Ощупывая мешки, в которых находилось что-то мягкое, фон Гадке развязал один из них и хехекнул: там была одежда. Он быстро разделся и разулся, выбрасывая свои отрепья и остатки сапожек на мостовую.
Одежда оказалась военной, но к какому роду войск она принадлежала, в темноте определить не удалось. Переодевшись, фон Гадке разыскал мешок с обувью. Сапоги были велики, но это были пустяки!
В душонке фон Гадке все пело и ликовало и еще больше запело и заликовало, когда он обнаружил, что грузовик катит в сторону Центрхапштаба — это было и ему по дороге.
Одет фон Гадке был добротно, но все на нем висело, рукава пришлось подвернуть, брюки были неизмеримой ширины, но ведь он не стиляга, а попадающий в одну смертельную опасность за другой матерый шпион — душа из всех вон! — чего он скоро сотворит! — лишь бы на глаза никому не попасться.
В длиннейших его ушах уже гудел двигатель реактивного самолета, ручки как бы нащупывали рычаг, который освободит от зажимов большую бомбу и — ух!
А в это время собаки-ищейки обнаружили на мостовой его отрепья и остатки сапожек, разорвали все это в клочья (хотя и рвать-то было нечего!), уловили один знакомый и ясный запах — стойкий аромат сосисок с кислой тушеной капустой. Вы сами должны сообразить, что, унюхав этот запах, собаки бросились в шпионский ресторан «Руки хох!», ворвались в зал, где старые шпионы продолжали объедаться сосисками с кислой тушеной капустой, уже и забыв, что угощают их по поводу мнимой почетной спиртизации фон Гадке.
Собаки сбили шпионов со стульев на пол и не давали им шевельнуться. Самый старый шпион хотел возмущенно брыкнуть ногой, но получил в ухо укус.
Барон Баран долго и довольно тупо смотрел на эту картину, ничего, конечно, не мог понять и рассуждал сам с собой, считая, что больше никто воспринять его мысли не способен:
— Ошибиться собаки не могли. Но какое отношение имеют эти старые мумии к выскочившему из окна негодяю фон Гадке?.. Почетная спиртизация объявлена. Солдаты полбанки уже вылакали. Позор со всех сторон! Что делать? Спирт разбавить водой и сунуть в банку любого из этих капустников. А что? Одеть его в мундир оберфобердрамхамшнапсфюрера, и пусть себе плавает! Какая разница, кто заспиртован, важно, как он называется! А называться он будет гад Фонке, точнее, фон Гадке. Приказываю! Слу-у-шай меня!
Между тем от страха, обиды, возмущения, а также от чрезмерного изобилия съеденной, но еще не переваренной пищи старые шпионы тихо один за другим отдавали богу свои многогрешные души. И когда отогнали собак и раздалась команда «Встать! Смирно!», половина шпионов впервые в жизни не смогла повиноваться. Одного из них, самого маленького, отобрали, чтобы он плавал в банке с разведенным спиртом вместо фон Гадке, но под его именем.

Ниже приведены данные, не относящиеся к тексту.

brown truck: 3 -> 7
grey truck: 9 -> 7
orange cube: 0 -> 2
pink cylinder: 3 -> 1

А настоящего, живого фон Гадке грузовик привез — о Майн бог! — прямо во двор шпионской школы Центрхапштаба. Тут он был у себя дома, знал все ходы и выходы и без всякого особого труда (не считая того, что сапоги пришлось нести в ручках) через потайную дверь проник сразу в кабинет барона Барана.
Здесь фон Гадке, не зажигая света и впопыхах поставив сапоги на стол, позвонил на один секретный аэродром и от имени начальника Центрхапштаба приказал подготовить к боевому вылету самолет типа «Бух-трах-13».

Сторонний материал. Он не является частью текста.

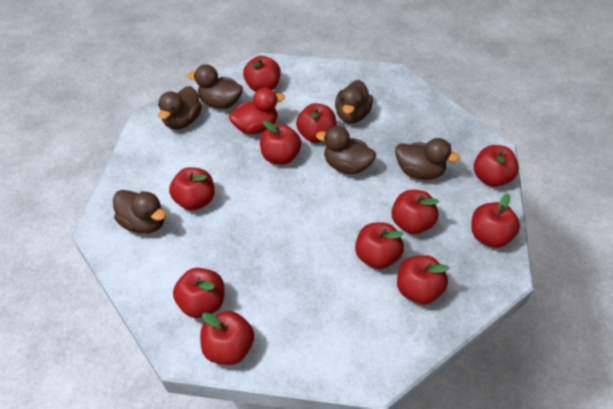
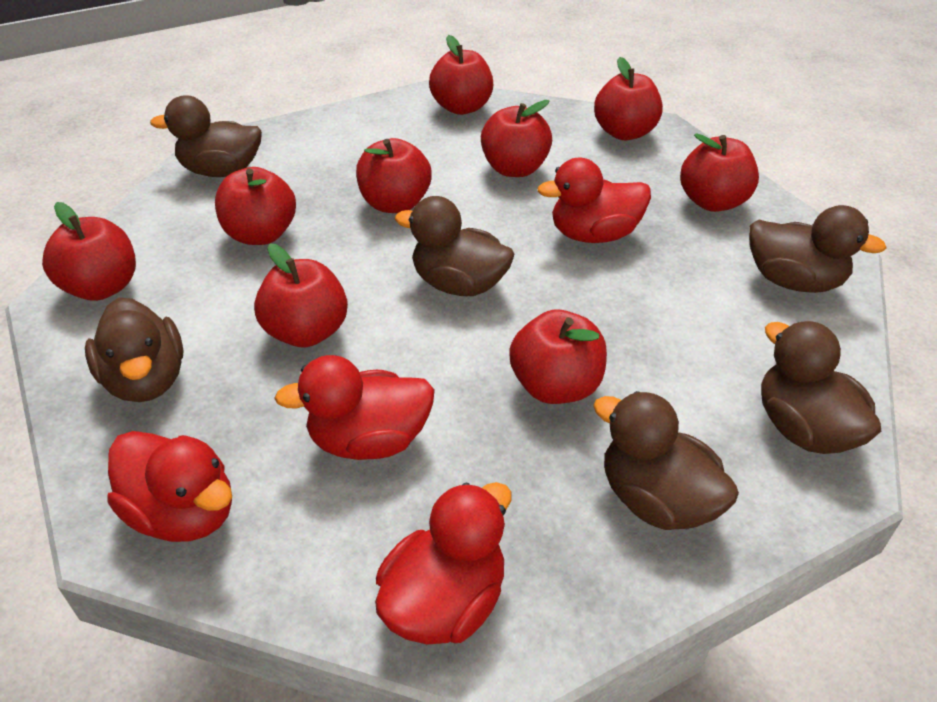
red apple: 11 -> 9
red duck: 1 -> 4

И едва только фон Гадке выскользнул через потайную дверь, в обычную дверь вошел сам барон Баран.
Увидев на своем столе сапоги, он так завопил от очень сильного возмущения, что фон Гадке захехекал во все горлышко. Он влез в машину начальства и поехал, повизгивая от удовольствия.

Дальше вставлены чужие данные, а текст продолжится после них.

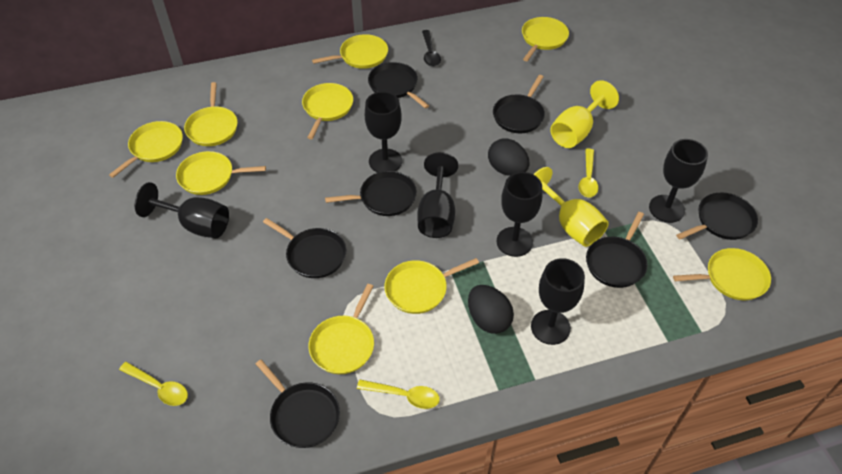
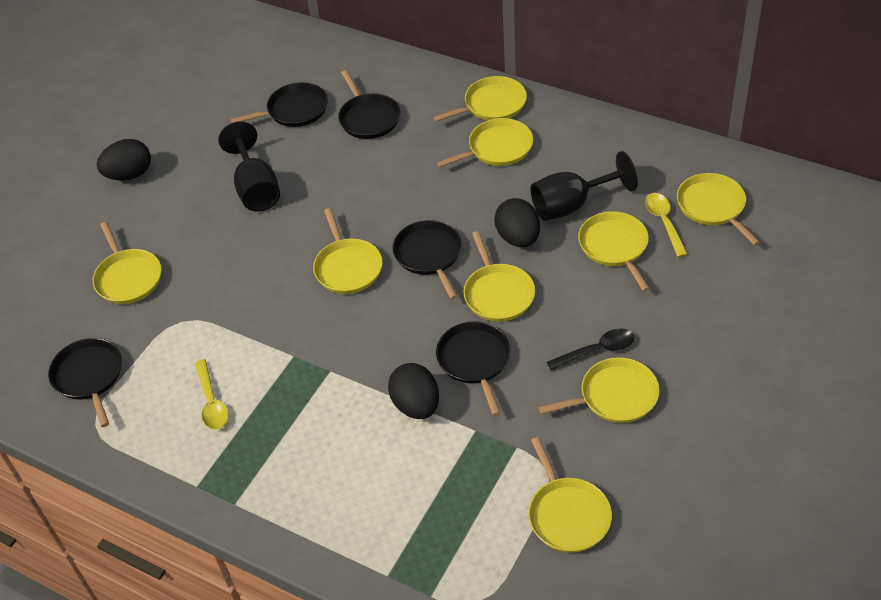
black egg: 2 -> 3
black goblet: 6 -> 2
black pan: 7 -> 5
yellow goblet: 2 -> 0
yellow spoon: 3 -> 2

Проезжая по площади перед шпионской школой, он увидел на пьедестале стеклянную банку, в которой плавал какой-то тип в форме оберфобердрамхамшнапсфюрера. В почетном карауле застыли четыре штуки молодых кадров (правда, один застыл не совсем — ковырял в носу с таким старанием, словно хотел задеть глаз изнутри).